Investigator
National Institute of Cancer Research, National Health Research Institutes, Tainan, Taiwan, Taiwan (Republic of China)
Professor Yi-Hsin Yang, also known as Connie Yang, is a biostatistician by training. She has been actively involved in real-world data (RWD)/ real-world evidence (RWE) development on comparative effectiveness research. She has implemented a common data model (CDM) system for the National Biobank Consortium of Taiwan (NBCT) program with integration of hospital-based health care data to serve the needs of precision health research. Professor Yang is also currently in charge of the “Gateway to Health Data & Data Governance” program with a mission to provide a portal for connecting data users to data providers in Taiwan (GHD TW, https://www.ghd.tw).
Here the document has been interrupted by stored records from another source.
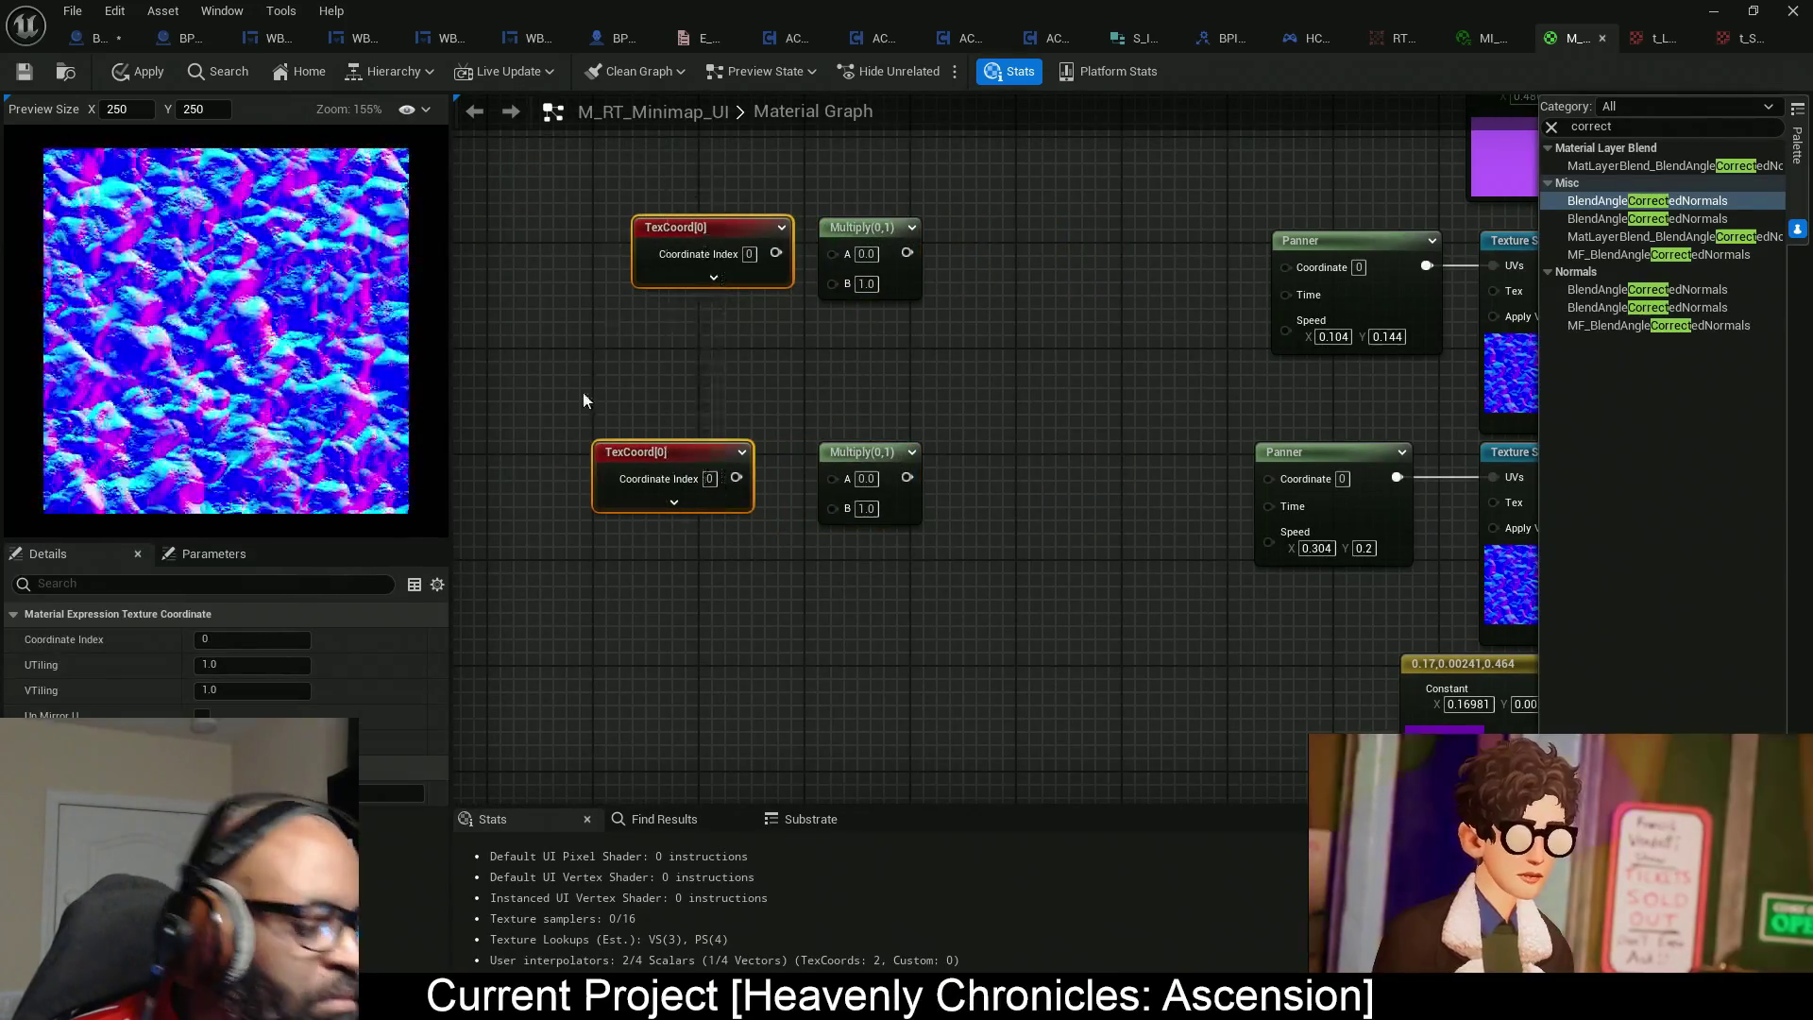
key("shift+d")
left_click(830, 359)
Wire each TexCoord into its Multiply's A input and each Multiply into its Panner's Coordinate.
left_click_drag(678, 262, 735, 262)
left_click_drag(678, 487, 740, 488)
left_click_drag(801, 263, 1101, 284)
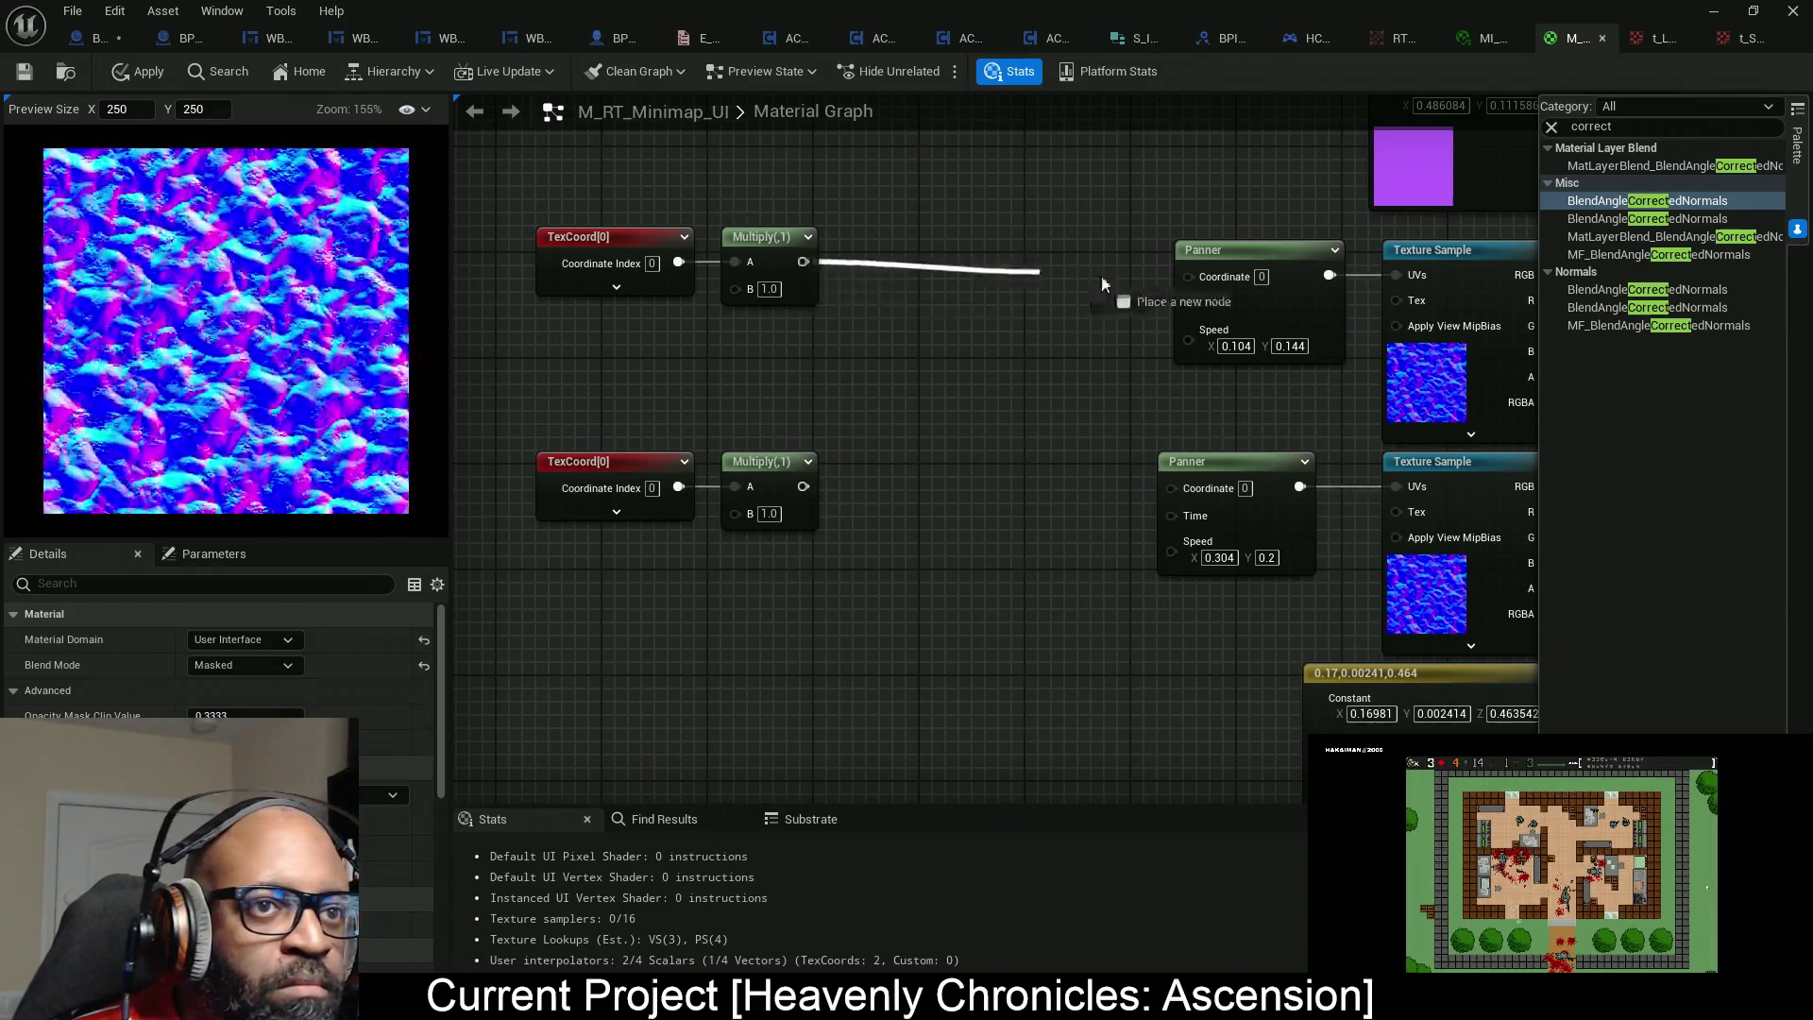
left_click_drag(1216, 274, 1216, 273)
left_click_drag(1192, 491, 803, 487)
left_click_drag(936, 320, 648, 216)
Professor Yang has worked in the field of oral oncology and oral public health since 1996 as a faculty in the College of Dental Medicine, Kaohsiung Medical University. She conducted several population-based surveys on betel quid usage and prevalence of oral cancer/oral potentially malignant disorders (OPMD), including the first report for OPMD prevalence of Taiwan indigenous communities. Because of her active participation in international societies, she has the privilege of collaborating with prestigious scholars, and been invited to international conferences to speak on oral cancer/ OPMD burden and possible intervention for the South-East Asia region and Taiwan.
She joined the faculty of College of Pharmacy in August 2011, and has been actively involved in the field of pharmacoepidemiology. Her research has focused on health-related database analysis. She published several articles in chemoprevention agents for cancers as well as comparative effectiveness on cancer treatment.
Since her NHRI appointment in 2019, her focus includes analysis methodology and clinical research using health database. While maximize data impact has become an important theme of current precision health, she has collaborated with multi-disciplinary experts to establish infrastructures in promoting fit-for-purpose data elements, facilitating data interoperability and data quality.